(Source records)
↓↓↓
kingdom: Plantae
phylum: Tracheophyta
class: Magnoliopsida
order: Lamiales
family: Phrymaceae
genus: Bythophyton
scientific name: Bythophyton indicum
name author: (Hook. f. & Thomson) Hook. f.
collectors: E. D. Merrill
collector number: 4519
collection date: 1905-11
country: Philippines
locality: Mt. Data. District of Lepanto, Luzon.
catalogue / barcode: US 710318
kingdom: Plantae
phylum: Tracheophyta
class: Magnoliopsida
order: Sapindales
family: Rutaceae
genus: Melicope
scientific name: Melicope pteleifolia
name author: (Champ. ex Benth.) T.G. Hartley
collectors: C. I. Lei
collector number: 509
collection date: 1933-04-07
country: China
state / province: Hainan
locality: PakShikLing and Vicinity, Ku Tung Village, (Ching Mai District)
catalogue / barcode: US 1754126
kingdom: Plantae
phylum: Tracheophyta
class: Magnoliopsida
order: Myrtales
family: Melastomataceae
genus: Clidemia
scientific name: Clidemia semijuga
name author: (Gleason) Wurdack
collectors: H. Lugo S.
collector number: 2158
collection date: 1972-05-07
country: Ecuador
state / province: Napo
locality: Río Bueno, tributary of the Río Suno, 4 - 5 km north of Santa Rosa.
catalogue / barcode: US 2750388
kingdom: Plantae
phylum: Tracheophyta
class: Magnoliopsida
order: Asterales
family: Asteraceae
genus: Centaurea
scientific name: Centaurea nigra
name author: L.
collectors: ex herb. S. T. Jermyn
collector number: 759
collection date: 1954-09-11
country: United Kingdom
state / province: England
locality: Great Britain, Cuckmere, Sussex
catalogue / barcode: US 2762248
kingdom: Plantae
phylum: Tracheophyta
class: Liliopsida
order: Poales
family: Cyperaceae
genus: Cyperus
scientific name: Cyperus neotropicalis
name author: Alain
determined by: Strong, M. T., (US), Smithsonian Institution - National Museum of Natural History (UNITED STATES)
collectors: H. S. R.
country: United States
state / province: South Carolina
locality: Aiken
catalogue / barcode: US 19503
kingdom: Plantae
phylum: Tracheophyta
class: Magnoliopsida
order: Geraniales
↑↑↑
_SHORT TASK_.
Copy word for word the part of the listing starting at the line that contains "collection date: 1905-11" and ending with the last line of the listing, both included.

_ANSWER BELOW_.
collection date: 1905-11
country: Philippines
locality: Mt. Data. District of Lepanto, Luzon.
catalogue / barcode: US 710318
kingdom: Plantae
phylum: Tracheophyta
class: Magnoliopsida
order: Sapindales
family: Rutaceae
genus: Melicope
scientific name: Melicope pteleifolia
name author: (Champ. ex Benth.) T.G. Hartley
collectors: C. I. Lei
collector number: 509
collection date: 1933-04-07
country: China
state / province: Hainan
locality: PakShikLing and Vicinity, Ku Tung Village, (Ching Mai District)
catalogue / barcode: US 1754126
kingdom: Plantae
phylum: Tracheophyta
class: Magnoliopsida
order: Myrtales
family: Melastomataceae
genus: Clidemia
scientific name: Clidemia semijuga
name author: (Gleason) Wurdack
collectors: H. Lugo S.
collector number: 2158
collection date: 1972-05-07
country: Ecuador
state / province: Napo
locality: Río Bueno, tributary of the Río Suno, 4 - 5 km north of Santa Rosa.
catalogue / barcode: US 2750388
kingdom: Plantae
phylum: Tracheophyta
class: Magnoliopsida
order: Asterales
family: Asteraceae
genus: Centaurea
scientific name: Centaurea nigra
name author: L.
collectors: ex herb. S. T. Jermyn
collector number: 759
collection date: 1954-09-11
country: United Kingdom
state / province: England
locality: Great Britain, Cuckmere, Sussex
catalogue / barcode: US 2762248
kingdom: Plantae
phylum: Tracheophyta
class: Liliopsida
order: Poales
family: Cyperaceae
genus: Cyperus
scientific name: Cyperus neotropicalis
name author: Alain
determined by: Strong, M. T., (US), Smithsonian Institution - National Museum of Natural History (UNITED STATES)
collectors: H. S. R.
country: United States
state / province: South Carolina
locality: Aiken
catalogue / barcode: US 19503
kingdom: Plantae
phylum: Tracheophyta
class: Magnoliopsida
order: Geraniales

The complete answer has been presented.